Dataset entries
=-=-=-=-=

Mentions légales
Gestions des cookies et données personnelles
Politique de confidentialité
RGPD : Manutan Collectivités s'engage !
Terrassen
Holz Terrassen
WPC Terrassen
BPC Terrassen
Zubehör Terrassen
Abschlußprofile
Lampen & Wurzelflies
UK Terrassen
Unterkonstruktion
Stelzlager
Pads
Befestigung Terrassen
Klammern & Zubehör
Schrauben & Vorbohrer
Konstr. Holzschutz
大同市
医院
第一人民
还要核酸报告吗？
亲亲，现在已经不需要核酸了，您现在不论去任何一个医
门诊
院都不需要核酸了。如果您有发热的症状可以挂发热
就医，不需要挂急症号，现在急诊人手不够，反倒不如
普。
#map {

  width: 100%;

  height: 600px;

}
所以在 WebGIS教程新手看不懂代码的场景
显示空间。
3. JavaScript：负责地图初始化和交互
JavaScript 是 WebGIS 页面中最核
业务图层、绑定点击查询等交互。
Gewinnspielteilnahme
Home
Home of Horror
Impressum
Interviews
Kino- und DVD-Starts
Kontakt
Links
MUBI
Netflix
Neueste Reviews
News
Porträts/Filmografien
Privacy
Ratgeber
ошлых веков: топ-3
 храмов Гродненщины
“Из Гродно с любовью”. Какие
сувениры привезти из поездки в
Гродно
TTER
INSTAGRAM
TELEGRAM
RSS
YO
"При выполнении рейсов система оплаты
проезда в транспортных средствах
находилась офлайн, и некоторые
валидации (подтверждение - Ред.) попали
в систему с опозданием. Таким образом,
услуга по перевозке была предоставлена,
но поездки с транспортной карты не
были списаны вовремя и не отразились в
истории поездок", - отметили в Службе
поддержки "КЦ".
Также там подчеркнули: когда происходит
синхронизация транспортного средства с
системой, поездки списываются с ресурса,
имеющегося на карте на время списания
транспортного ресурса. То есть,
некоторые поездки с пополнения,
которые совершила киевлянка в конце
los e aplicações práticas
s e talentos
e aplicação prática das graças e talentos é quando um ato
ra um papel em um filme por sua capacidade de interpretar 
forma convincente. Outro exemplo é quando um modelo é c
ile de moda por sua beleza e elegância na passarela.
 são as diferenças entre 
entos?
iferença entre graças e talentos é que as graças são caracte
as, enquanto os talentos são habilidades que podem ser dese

=-=-=-=-=

Please output the records once more, exactly as they were written.

→ **Reply to the task**
Mentions légales
Gestions des cookies et données personnelles
Politique de confidentialité
RGPD : Manutan Collectivités s'engage !
Terrassen
Holz Terrassen
WPC Terrassen
BPC Terrassen
Zubehör Terrassen
Abschlußprofile
Lampen & Wurzelflies
UK Terrassen
Unterkonstruktion
Stelzlager
Pads
Befestigung Terrassen
Klammern & Zubehör
Schrauben & Vorbohrer
Konstr. Holzschutz
大同市
医院
第一人民
还要核酸报告吗？
亲亲，现在已经不需要核酸了，您现在不论去任何一个医
门诊
院都不需要核酸了。如果您有发热的症状可以挂发热
就医，不需要挂急症号，现在急诊人手不够，反倒不如
普。
#map {

  width: 100%;

  height: 600px;

}
所以在 WebGIS教程新手看不懂代码的场景
显示空间。
3. JavaScript：负责地图初始化和交互
JavaScript 是 WebGIS 页面中最核
业务图层、绑定点击查询等交互。
Gewinnspielteilnahme
Home
Home of Horror
Impressum
Interviews
Kino- und DVD-Starts
Kontakt
Links
MUBI
Netflix
Neueste Reviews
News
Porträts/Filmografien
Privacy
Ratgeber
ошлых веков: топ-3
 храмов Гродненщины
“Из Гродно с любовью”. Какие
сувениры привезти из поездки в
Гродно
TTER
INSTAGRAM
TELEGRAM
RSS
YO
"При выполнении рейсов система оплаты
проезда в транспортных средствах
находилась офлайн, и некоторые
валидации (подтверждение - Ред.) попали
в систему с опозданием. Таким образом,
услуга по перевозке была предоставлена,
но поездки с транспортной карты не
были списаны вовремя и не отразились в
истории поездок", - отметили в Службе
поддержки "КЦ".
Также там подчеркнули: когда происходит
синхронизация транспортного средства с
системой, поездки списываются с ресурса,
имеющегося на карте на время списания
транспортного ресурса. То есть,
некоторые поездки с пополнения,
которые совершила киевлянка в конце
los e aplicações práticas
s e talentos
e aplicação prática das graças e talentos é quando um ato
ra um papel em um filme por sua capacidade de interpretar 
forma convincente. Outro exemplo é quando um modelo é c
ile de moda por sua beleza e elegância na passarela.
 são as diferenças entre 
entos?
iferença entre graças e talentos é que as graças são caracte
as, enquanto os talentos são habilidades que podem ser dese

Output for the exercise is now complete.